Interesting read! Many clever ideas (e.g. time-locked deposit, baker to split in yes/no address, etc.)
"As in the Exploration Vote Period, bakers submit their votes using the ballot operation, with their votes weighted proportionally to the number of rolls in their staking balance at the beginning of the Promotion Vote Period. As in the Exploration Vote Period, each baker may send only one ballot operation during this period."
I see it is contested later in the article but why start with the above logic? Additionally, don't we risk they go short in the meantime and approve a bad proposition? Is there even an advantage of snapping it in the beginning i.o. in the end?
After voting, are we able to change our vote (e.g. new information/clarity has appeared)? I do understand allowing this may introduce uncertainty.
Scary to read about (code changes are huge and possible attack vectors). Theoretically, if voting participation is low, some one eventually could just fork with malicious code once the quorum reaches a low enough level? Say I have 20% of the network in rolls distribution, split into 2 bakers. Propose malicious changes and vote for them on only one baker until the quorum reaches such a level where I can use both bakers (the full 20%) and approve my own changes?
Tezos would have to be dying and very unprofitable for such low interest and participation from bakers. The 20% quorum floor you refer to is at 0% voter participation which is not going to happen.
Malfeasance can be blocked by mobilizing “nay” votes also
Can someone explain the more technical aspects of this process? It says that a baker is to send a hash of a tarball of .ml files (Michelson code). How does this code actually make its way into the source code on gitlab? Does this require a Tezos developer to merge the code? What if "the people" vote Yes to proposal, but the devs all think it's dumb. Do they have the ultimate power to reject code changes?
Upgrading to protocol 3 earlier this week took massive coordination between bakers. If "the network" automatically switches to the voted-for fork, how are bakers ensured to run the latest code?
The process of gossiping the tarball on the network? That's something the nodes do, I don't think there's documentation on this beyond the code comments. The process is explained in the white paper.

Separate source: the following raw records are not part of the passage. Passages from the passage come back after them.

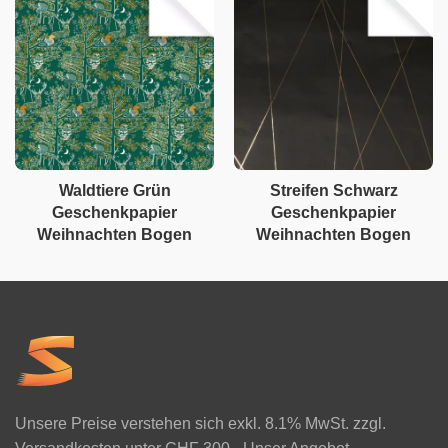
Waldtiere Grün
Streifen Schwarz
Geschenkpapier
Geschenkpapier
Weihnachten Bogen
Weihnachten Bogen
Unsere Preise verstehen sich exkl. 8.1% MwSt. zzgl.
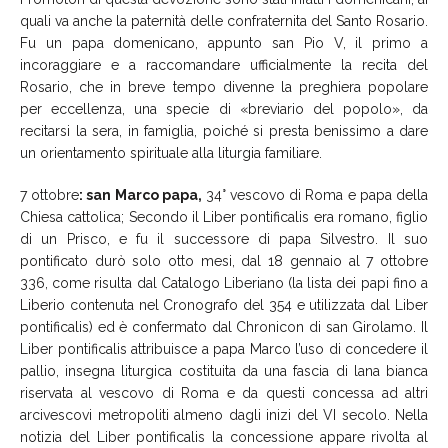
quali va anche la paternità delle confraternita del Santo Rosario.
Fu un papa domenicano, appunto san Pio V, il primo a
incoraggiare e a raccomandare ufficialmente la recita del
Rosario, che in breve tempo divenne la preghiera popolare
per eccellenza, una specie di «breviario del popolo», da
recitarsi la sera, in famiglia, poiché si presta benissimo a dare
un orientamento spirituale alla liturgia familiare.
7 ottobre
: san Marco papa,
34° vescovo di Roma e papa della
Chiesa cattolica; Secondo il Liber pontificalis era romano, figlio
di un Prisco, e fu il successore di papa Silvestro. Il suo
pontificato durò solo otto mesi, dal 18 gennaio al 7 ottobre
336, come risulta dal Catalogo Liberiano (la lista dei papi fino a
Liberio contenuta nel Cronografo del 354 e utilizzata dal Liber
pontificalis) ed è confermato dal Chronicon di san Girolamo. Il
Liber pontificalis attribuisce a papa Marco l’uso di concedere il
pallio, insegna liturgica costituita da una fascia di lana bianca
riservata al vescovo di Roma e da questi concessa ad altri
arcivescovi metropoliti almeno dagli inizi del VI secolo. Nella
notizia del Liber pontificalis la concessione appare rivolta al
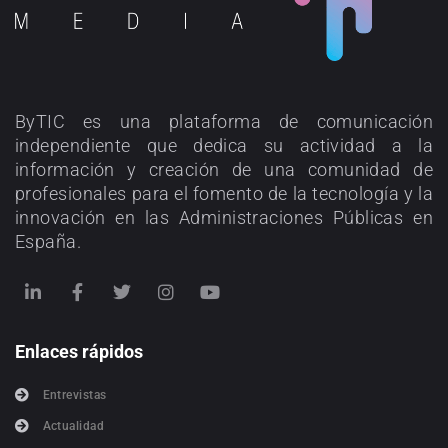
ByTIC es una plataforma de comunicación
independiente que dedica su actividad a la
información y creación de una comunidad de
profesionales para el fomento de la tecnología y la
innovación en las Administraciones Públicas en
España.
Enlaces rápidos
Entrevistas
Actualidad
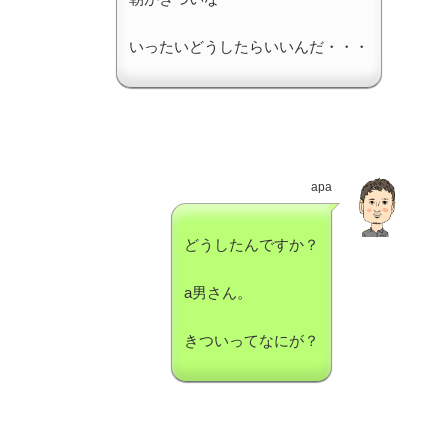
いったいどうしたらいいんだ・・・
apa
どうしたんですか？
a男さん。
きついってなにが？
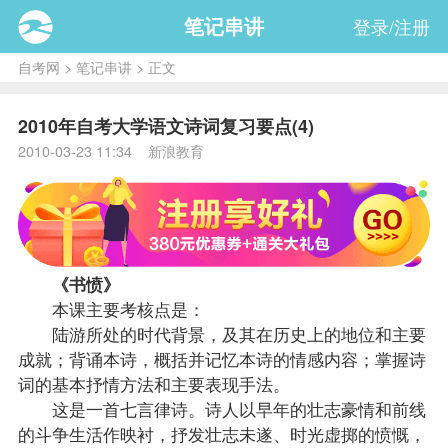
笔记串讲
登录/注册
自考网
>
笔记串讲
> 正文
2010年自考大学语文诗词复习要点(4)
2010-03-23 11:34 新浪教育
《书愤》
本课主要考核点是：
陆游所处的时代背景，及其在历史上的地位和主要
成就；背诵本诗，概括并记忆本诗的情感内容；掌握诗
词的基本抒情方法和主要表现手法。
这是一首七言律诗。诗人以早年的壮志豪情和前线
的斗争生活作映衬，抒发壮志未遂、时光虚掷的愤慨，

No one's saying developers aren't involved, obviously someone, somewhere, has to write code for a proposal to exist.
003 was a security patch that required quick deployment. On-chain governance is slow and deliberative by design, it's not meant as a replacement for security patches. The process for the latter is bound to remain ad hoc for a long time.
Say only 79% is reached. What happens if this majority still wants to upgrade? Nothing is stopping these individuals from creating their own implementation of Tezos with this upgrade now added correct?
I'm just trying to understand this process from all angles.
lol. Well at least you didn't pick 1.
I work in agile software design. I was hoping there was some in depth user research based study. I'm sure there was more thought put into that than you are leading on, but as you said...it can be amended.
My intuition is that the quorum is the more important variable and it auto adjusts. As far as the majority goes, I think outcomes are bimodal: some decisions are largely consensual and will clear most bars, some aren't and will likely be more contentious, so I don't think there's a lot of sensitivity to that parameter.
My only worry is that people will vote impulsively or won't educate themselves enough to vote responsibly or even vote in general. Eg: The American political system.
Then again, that will be helped by only allowing bakers the ability to vote.
Either way, it will be a fascinating journey to be a part of.